• MATERIAL SHOWN

begin

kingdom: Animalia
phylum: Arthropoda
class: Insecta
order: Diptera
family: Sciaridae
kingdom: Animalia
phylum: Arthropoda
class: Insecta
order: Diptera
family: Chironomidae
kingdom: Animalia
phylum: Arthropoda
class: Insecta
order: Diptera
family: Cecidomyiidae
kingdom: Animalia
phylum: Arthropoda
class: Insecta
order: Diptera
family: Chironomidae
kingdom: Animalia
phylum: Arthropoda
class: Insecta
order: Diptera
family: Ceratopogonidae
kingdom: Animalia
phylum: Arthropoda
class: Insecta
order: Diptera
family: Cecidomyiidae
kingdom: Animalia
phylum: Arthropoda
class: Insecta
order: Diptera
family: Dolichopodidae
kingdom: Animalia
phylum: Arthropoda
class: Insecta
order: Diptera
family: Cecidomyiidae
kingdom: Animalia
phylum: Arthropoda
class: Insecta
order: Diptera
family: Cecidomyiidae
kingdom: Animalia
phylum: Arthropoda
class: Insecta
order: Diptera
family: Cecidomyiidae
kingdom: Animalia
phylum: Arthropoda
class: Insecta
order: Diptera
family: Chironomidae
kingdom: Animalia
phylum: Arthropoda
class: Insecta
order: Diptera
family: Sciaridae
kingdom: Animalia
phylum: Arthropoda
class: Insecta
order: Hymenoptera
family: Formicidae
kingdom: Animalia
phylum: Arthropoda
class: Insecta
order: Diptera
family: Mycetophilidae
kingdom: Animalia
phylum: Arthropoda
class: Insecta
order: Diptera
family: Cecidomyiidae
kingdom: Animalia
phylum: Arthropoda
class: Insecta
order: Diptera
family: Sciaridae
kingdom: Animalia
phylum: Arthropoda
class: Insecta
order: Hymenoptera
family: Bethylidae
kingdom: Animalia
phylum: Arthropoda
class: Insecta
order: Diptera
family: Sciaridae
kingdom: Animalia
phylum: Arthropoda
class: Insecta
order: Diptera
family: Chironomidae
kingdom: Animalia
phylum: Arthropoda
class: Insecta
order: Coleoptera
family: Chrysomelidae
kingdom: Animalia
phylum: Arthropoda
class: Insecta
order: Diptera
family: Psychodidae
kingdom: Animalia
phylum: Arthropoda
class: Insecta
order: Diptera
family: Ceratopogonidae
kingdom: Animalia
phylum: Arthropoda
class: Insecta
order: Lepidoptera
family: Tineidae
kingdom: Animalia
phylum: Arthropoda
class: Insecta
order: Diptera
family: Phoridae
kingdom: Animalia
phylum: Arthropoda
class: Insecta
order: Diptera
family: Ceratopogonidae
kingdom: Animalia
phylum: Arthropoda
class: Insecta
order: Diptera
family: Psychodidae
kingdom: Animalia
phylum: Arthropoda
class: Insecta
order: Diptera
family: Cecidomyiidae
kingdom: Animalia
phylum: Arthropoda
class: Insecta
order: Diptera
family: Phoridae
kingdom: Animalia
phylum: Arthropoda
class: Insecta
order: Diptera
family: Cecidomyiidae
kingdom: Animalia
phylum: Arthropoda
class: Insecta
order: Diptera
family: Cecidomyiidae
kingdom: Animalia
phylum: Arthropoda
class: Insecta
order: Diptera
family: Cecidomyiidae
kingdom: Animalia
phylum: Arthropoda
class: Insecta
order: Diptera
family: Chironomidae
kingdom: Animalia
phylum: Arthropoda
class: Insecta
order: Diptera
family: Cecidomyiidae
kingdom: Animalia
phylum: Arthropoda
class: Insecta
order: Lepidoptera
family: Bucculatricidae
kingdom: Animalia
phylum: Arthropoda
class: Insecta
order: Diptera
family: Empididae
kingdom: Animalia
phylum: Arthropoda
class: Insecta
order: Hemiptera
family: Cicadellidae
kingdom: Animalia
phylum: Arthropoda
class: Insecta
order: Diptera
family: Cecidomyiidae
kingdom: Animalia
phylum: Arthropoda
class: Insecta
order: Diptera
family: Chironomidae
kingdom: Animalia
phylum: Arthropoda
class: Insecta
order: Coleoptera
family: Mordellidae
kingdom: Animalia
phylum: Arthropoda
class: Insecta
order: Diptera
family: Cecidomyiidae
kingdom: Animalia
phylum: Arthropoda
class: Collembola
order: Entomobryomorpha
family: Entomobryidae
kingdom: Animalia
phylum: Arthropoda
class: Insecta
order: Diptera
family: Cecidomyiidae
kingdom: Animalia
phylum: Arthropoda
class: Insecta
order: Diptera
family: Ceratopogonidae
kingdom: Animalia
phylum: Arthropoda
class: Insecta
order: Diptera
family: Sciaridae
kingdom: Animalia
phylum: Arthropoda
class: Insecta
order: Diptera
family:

end

Reproduce every line of the records above verbatim, in their original order, from the first record through the last.

• COMPLETE ANSWER
kingdom: Animalia
phylum: Arthropoda
class: Insecta
order: Diptera
family: Sciaridae
kingdom: Animalia
phylum: Arthropoda
class: Insecta
order: Diptera
family: Chironomidae
kingdom: Animalia
phylum: Arthropoda
class: Insecta
order: Diptera
family: Cecidomyiidae
kingdom: Animalia
phylum: Arthropoda
class: Insecta
order: Diptera
family: Chironomidae
kingdom: Animalia
phylum: Arthropoda
class: Insecta
order: Diptera
family: Ceratopogonidae
kingdom: Animalia
phylum: Arthropoda
class: Insecta
order: Diptera
family: Cecidomyiidae
kingdom: Animalia
phylum: Arthropoda
class: Insecta
order: Diptera
family: Dolichopodidae
kingdom: Animalia
phylum: Arthropoda
class: Insecta
order: Diptera
family: Cecidomyiidae
kingdom: Animalia
phylum: Arthropoda
class: Insecta
order: Diptera
family: Cecidomyiidae
kingdom: Animalia
phylum: Arthropoda
class: Insecta
order: Diptera
family: Cecidomyiidae
kingdom: Animalia
phylum: Arthropoda
class: Insecta
order: Diptera
family: Chironomidae
kingdom: Animalia
phylum: Arthropoda
class: Insecta
order: Diptera
family: Sciaridae
kingdom: Animalia
phylum: Arthropoda
class: Insecta
order: Hymenoptera
family: Formicidae
kingdom: Animalia
phylum: Arthropoda
class: Insecta
order: Diptera
family: Mycetophilidae
kingdom: Animalia
phylum: Arthropoda
class: Insecta
order: Diptera
family: Cecidomyiidae
kingdom: Animalia
phylum: Arthropoda
class: Insecta
order: Diptera
family: Sciaridae
kingdom: Animalia
phylum: Arthropoda
class: Insecta
order: Hymenoptera
family: Bethylidae
kingdom: Animalia
phylum: Arthropoda
class: Insecta
order: Diptera
family: Sciaridae
kingdom: Animalia
phylum: Arthropoda
class: Insecta
order: Diptera
family: Chironomidae
kingdom: Animalia
phylum: Arthropoda
class: Insecta
order: Coleoptera
family: Chrysomelidae
kingdom: Animalia
phylum: Arthropoda
class: Insecta
order: Diptera
family: Psychodidae
kingdom: Animalia
phylum: Arthropoda
class: Insecta
order: Diptera
family: Ceratopogonidae
kingdom: Animalia
phylum: Arthropoda
class: Insecta
order: Lepidoptera
family: Tineidae
kingdom: Animalia
phylum: Arthropoda
class: Insecta
order: Diptera
family: Phoridae
kingdom: Animalia
phylum: Arthropoda
class: Insecta
order: Diptera
family: Ceratopogonidae
kingdom: Animalia
phylum: Arthropoda
class: Insecta
order: Diptera
family: Psychodidae
kingdom: Animalia
phylum: Arthropoda
class: Insecta
order: Diptera
family: Cecidomyiidae
kingdom: Animalia
phylum: Arthropoda
class: Insecta
order: Diptera
family: Phoridae
kingdom: Animalia
phylum: Arthropoda
class: Insecta
order: Diptera
family: Cecidomyiidae
kingdom: Animalia
phylum: Arthropoda
class: Insecta
order: Diptera
family: Cecidomyiidae
kingdom: Animalia
phylum: Arthropoda
class: Insecta
order: Diptera
family: Cecidomyiidae
kingdom: Animalia
phylum: Arthropoda
class: Insecta
order: Diptera
family: Chironomidae
kingdom: Animalia
phylum: Arthropoda
class: Insecta
order: Diptera
family: Cecidomyiidae
kingdom: Animalia
phylum: Arthropoda
class: Insecta
order: Lepidoptera
family: Bucculatricidae
kingdom: Animalia
phylum: Arthropoda
class: Insecta
order: Diptera
family: Empididae
kingdom: Animalia
phylum: Arthropoda
class: Insecta
order: Hemiptera
family: Cicadellidae
kingdom: Animalia
phylum: Arthropoda
class: Insecta
order: Diptera
family: Cecidomyiidae
kingdom: Animalia
phylum: Arthropoda
class: Insecta
order: Diptera
family: Chironomidae
kingdom: Animalia
phylum: Arthropoda
class: Insecta
order: Coleoptera
family: Mordellidae
kingdom: Animalia
phylum: Arthropoda
class: Insecta
order: Diptera
family: Cecidomyiidae
kingdom: Animalia
phylum: Arthropoda
class: Collembola
order: Entomobryomorpha
family: Entomobryidae
kingdom: Animalia
phylum: Arthropoda
class: Insecta
order: Diptera
family: Cecidomyiidae
kingdom: Animalia
phylum: Arthropoda
class: Insecta
order: Diptera
family: Ceratopogonidae
kingdom: Animalia
phylum: Arthropoda
class: Insecta
order: Diptera
family: Sciaridae
kingdom: Animalia
phylum: Arthropoda
class: Insecta
order: Diptera
family:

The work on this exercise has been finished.